Return every line in the rows that contains the word "einem".

-------- Information provided --------

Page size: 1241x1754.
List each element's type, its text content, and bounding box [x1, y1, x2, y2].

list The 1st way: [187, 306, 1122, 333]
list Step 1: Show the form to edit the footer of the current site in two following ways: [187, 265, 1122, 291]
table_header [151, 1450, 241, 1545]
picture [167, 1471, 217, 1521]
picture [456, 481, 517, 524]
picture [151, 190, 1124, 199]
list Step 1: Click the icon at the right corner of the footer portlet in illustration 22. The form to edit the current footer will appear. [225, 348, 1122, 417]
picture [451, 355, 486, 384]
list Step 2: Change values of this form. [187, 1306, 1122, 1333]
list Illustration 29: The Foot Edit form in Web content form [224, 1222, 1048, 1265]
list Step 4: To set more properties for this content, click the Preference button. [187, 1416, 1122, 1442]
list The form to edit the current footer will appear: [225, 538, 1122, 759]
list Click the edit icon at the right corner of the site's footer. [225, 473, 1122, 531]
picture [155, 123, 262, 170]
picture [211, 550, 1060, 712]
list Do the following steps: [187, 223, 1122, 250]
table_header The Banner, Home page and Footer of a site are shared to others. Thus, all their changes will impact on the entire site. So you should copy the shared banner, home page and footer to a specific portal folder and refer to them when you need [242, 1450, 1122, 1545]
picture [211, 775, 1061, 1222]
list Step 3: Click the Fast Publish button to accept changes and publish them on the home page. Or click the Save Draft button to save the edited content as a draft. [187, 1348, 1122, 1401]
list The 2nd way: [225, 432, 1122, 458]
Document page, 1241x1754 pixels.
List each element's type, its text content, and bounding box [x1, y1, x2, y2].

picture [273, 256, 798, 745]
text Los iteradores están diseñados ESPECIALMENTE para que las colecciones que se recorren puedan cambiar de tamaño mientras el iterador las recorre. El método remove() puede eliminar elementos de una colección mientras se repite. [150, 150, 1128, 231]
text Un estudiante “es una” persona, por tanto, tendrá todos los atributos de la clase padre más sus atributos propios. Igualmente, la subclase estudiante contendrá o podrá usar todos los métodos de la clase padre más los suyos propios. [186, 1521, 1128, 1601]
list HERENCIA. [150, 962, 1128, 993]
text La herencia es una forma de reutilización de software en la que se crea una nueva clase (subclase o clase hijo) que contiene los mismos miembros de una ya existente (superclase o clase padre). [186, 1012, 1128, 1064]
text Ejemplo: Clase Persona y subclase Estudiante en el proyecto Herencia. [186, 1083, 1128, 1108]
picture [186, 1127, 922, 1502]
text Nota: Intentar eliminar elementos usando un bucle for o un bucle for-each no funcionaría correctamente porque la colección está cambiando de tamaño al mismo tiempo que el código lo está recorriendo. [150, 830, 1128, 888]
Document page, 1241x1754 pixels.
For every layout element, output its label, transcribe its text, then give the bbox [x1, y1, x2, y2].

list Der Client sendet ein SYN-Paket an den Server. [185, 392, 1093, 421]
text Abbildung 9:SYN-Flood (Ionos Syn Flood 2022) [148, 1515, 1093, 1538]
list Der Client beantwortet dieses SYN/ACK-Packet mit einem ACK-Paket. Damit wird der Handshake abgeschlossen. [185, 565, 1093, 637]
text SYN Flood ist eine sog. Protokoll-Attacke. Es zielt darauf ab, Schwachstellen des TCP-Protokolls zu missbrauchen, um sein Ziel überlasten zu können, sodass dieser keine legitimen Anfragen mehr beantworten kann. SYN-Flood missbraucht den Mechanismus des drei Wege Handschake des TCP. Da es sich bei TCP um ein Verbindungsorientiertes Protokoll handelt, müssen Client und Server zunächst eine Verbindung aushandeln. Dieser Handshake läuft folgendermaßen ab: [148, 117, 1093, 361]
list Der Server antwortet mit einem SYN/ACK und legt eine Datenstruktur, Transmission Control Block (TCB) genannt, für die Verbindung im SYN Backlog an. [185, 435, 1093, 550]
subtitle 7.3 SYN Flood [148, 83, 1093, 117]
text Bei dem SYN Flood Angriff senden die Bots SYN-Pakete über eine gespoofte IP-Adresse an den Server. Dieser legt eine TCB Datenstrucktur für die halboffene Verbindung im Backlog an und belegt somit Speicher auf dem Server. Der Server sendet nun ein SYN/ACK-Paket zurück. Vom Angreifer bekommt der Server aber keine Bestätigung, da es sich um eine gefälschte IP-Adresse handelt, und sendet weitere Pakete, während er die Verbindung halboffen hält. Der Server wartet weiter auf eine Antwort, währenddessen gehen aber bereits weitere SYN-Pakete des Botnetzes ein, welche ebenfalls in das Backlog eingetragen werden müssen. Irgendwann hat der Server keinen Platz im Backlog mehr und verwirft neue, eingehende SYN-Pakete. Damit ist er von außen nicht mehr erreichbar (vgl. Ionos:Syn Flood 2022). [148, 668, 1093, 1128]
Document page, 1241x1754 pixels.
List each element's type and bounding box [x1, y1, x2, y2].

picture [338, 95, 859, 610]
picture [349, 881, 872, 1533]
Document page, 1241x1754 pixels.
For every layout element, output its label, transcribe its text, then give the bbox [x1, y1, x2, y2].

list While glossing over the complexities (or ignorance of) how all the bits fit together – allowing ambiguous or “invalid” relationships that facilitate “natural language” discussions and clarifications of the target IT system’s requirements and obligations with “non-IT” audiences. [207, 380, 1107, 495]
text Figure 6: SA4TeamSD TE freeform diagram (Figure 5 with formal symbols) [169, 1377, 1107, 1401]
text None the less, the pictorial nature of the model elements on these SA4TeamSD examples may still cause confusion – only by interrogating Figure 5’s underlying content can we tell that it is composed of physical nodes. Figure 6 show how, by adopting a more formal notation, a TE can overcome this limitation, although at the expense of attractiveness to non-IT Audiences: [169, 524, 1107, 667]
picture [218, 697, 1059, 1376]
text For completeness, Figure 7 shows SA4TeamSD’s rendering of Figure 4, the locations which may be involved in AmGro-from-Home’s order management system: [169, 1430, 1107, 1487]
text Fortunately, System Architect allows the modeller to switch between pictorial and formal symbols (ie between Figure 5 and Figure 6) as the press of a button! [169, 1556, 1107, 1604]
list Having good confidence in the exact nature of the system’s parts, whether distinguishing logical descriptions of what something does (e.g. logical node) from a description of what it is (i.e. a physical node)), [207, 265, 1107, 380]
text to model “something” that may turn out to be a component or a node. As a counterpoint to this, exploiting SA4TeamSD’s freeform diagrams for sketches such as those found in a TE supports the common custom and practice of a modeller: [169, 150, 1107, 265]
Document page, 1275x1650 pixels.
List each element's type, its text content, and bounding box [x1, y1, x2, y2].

--------

**Response for this exercise**
list Der Client beantwortet dieses SYN/ACK-Packet mit einem ACK-Paket. Damit wird der Handshake abgeschlossen. [185, 565, 1093, 637]
list Der Server antwortet mit einem SYN/ACK und legt eine Datenstruktur, Transmission Control Block (TCB) genannt, für die Verbindung im SYN Backlog an. [185, 435, 1093, 550]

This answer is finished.